3 | Management Cinema | Film, Communication, and Postwar World-Making in Aspen

This chapter offers a new institutional history of the role of film and media experimentation at the International Design Conference in Aspen (IDCA), a crucial institution for the midcentury merger of the corporation, the designer, and a late-Bauhaus aesthetic retooled for liberal-democratic happiness. The chapter focuses on the 1959 conference “Communication: The Image Speaks” as exemplary of the designer’s interest in film and moving images as managerial technologies serving a supposedly humane corporate internationalism.

4 | Memories of Overdevelopment: The Vision Conferences and the Fate of Environmental Design

This chapter discusses designer Will Burtin’s Vision Conferences in 1965 and 1967 as interdisciplinary attempts to theorize and manage the explosive productive energies of the capitalist West. I focus on the conferences’ concern with the global emergence of unevenly developed communications media understood an “environment” in need of liberal control, and track the urgent political challenges to this mission given voice at the conferences.

5 | Designer Film Theory: Techniques of Happiness

This chapter conceptualizes what has been implicit in previous chapters—a designer film theory forged in the midcentury’s interdisciplinary approaches to communication. For late-Bauhaus designers Lázsló Moholy-Nagy and György Kepes, film and moving image technologies were humanist media of postwar happiness, and a salve for a world of technological saturation and a seemingly transfigured nature. The chapter places their holistic, therapeutic media theory practice in dialogue with the concerns of “classical” film theorist Maya Deren.

6 | Designer Film Theory II: Media Pedagogy and Modernist Information Aesthetics

The chapter explores three overlapping sites of designer film theory’s encounter with midcentury information theory and new technologies of information management: the writings of film theorist Rudolf Arnheim; the curriculum in media theory at the Ulm Institute of Design in Germany, where the work of Arnheim and other film theorists was taught; and the domain of so called “political modernism” in the 1960s and 1970s, which I recast as a related pedagogical program and vanguard formalism.
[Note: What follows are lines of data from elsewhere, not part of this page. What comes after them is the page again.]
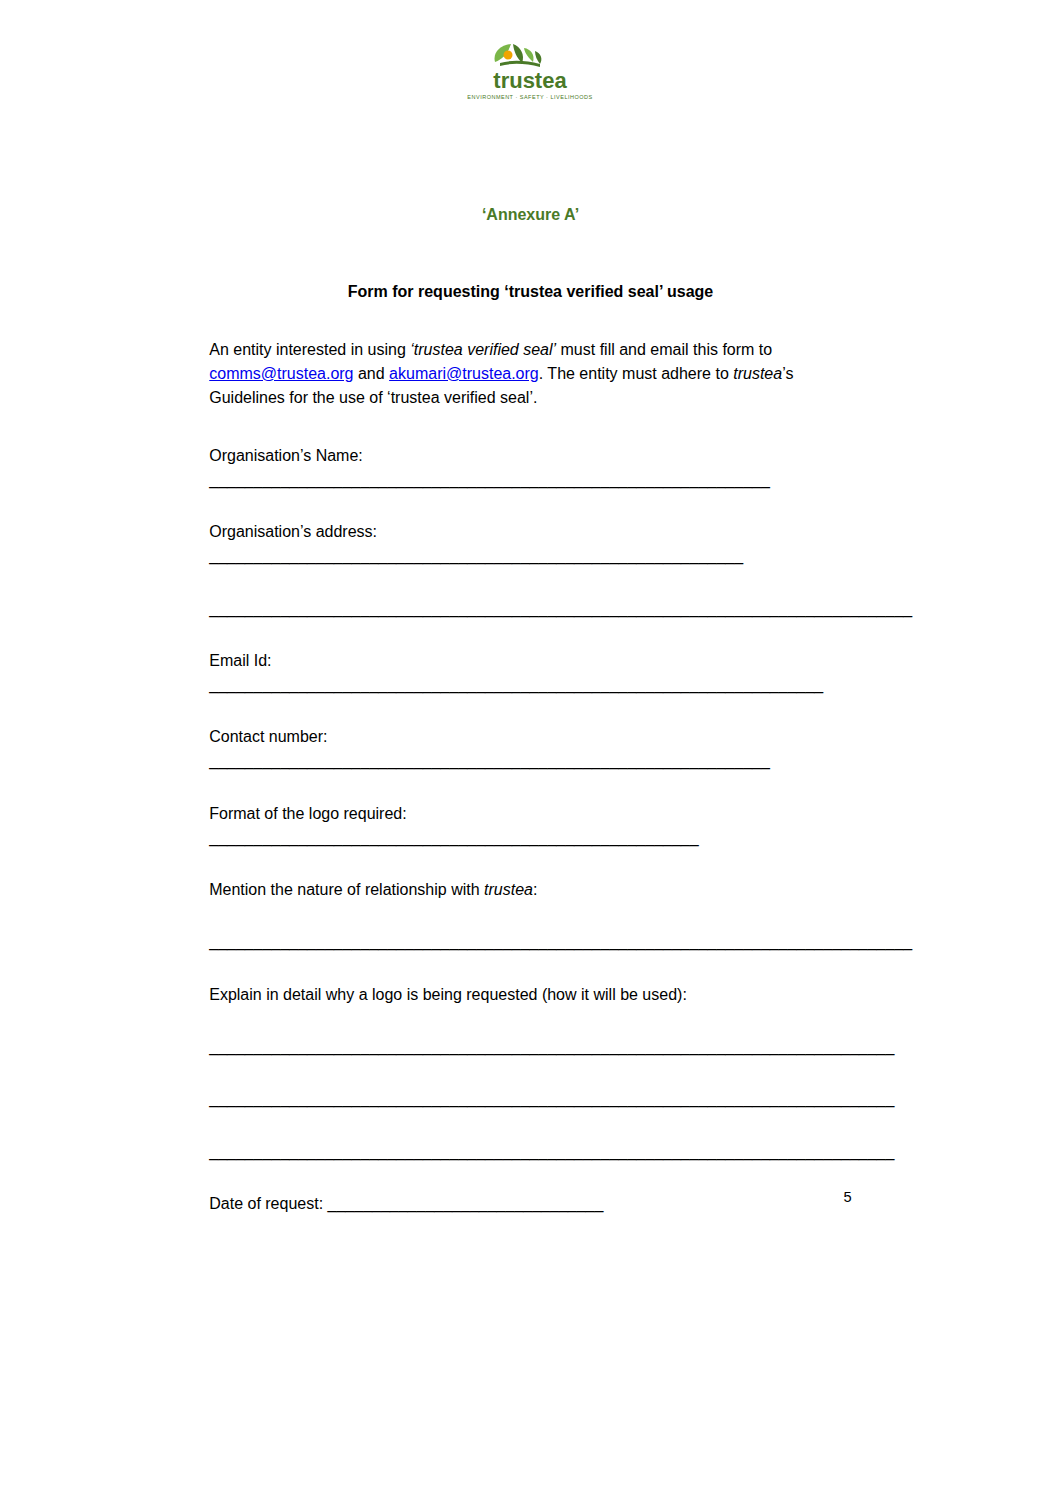trustea ENVIRONMENT · SAFETY · LIVELIHOODS
‘Annexure A’
Form for requesting ‘trustea verified seal’ usage
An entity interested in using ‘trustea verified seal’ must fill and email this form to comms@trustea.org and akumari@trustea.org. The entity must adhere to trustea’s Guidelines for the use of ‘trustea verified seal’.
Organisation’s Name: _______________________________________________________________
Organisation’s address: ____________________________________________________________
_______________________________________________________________________________
Email Id: _____________________________________________________________________
Contact number: _______________________________________________________________
Format of the logo required: _______________________________________________________
Mention the nature of relationship with trustea:
_______________________________________________________________________________
Explain in detail why a logo is being requested (how it will be used):
_____________________________________________________________________________
_____________________________________________________________________________
_____________________________________________________________________________
Date of request: _______________________________
5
Coda | The Norton Chair, circa 1970: Trilling or Eames?

At the end of the Eames era, the coda meditates on the succession of critic Lionel Trilling by Charles Eames as Norton Chairs of Poetry at Harvard University in 1969 and 1970. I compare the assumptions about happiness underlying their media poetics, and track a movement from an unhappy modernism of subjective authenticity to a designer modernism concerned with creative problem-solving, communication, and informatic dexterity in networked environments.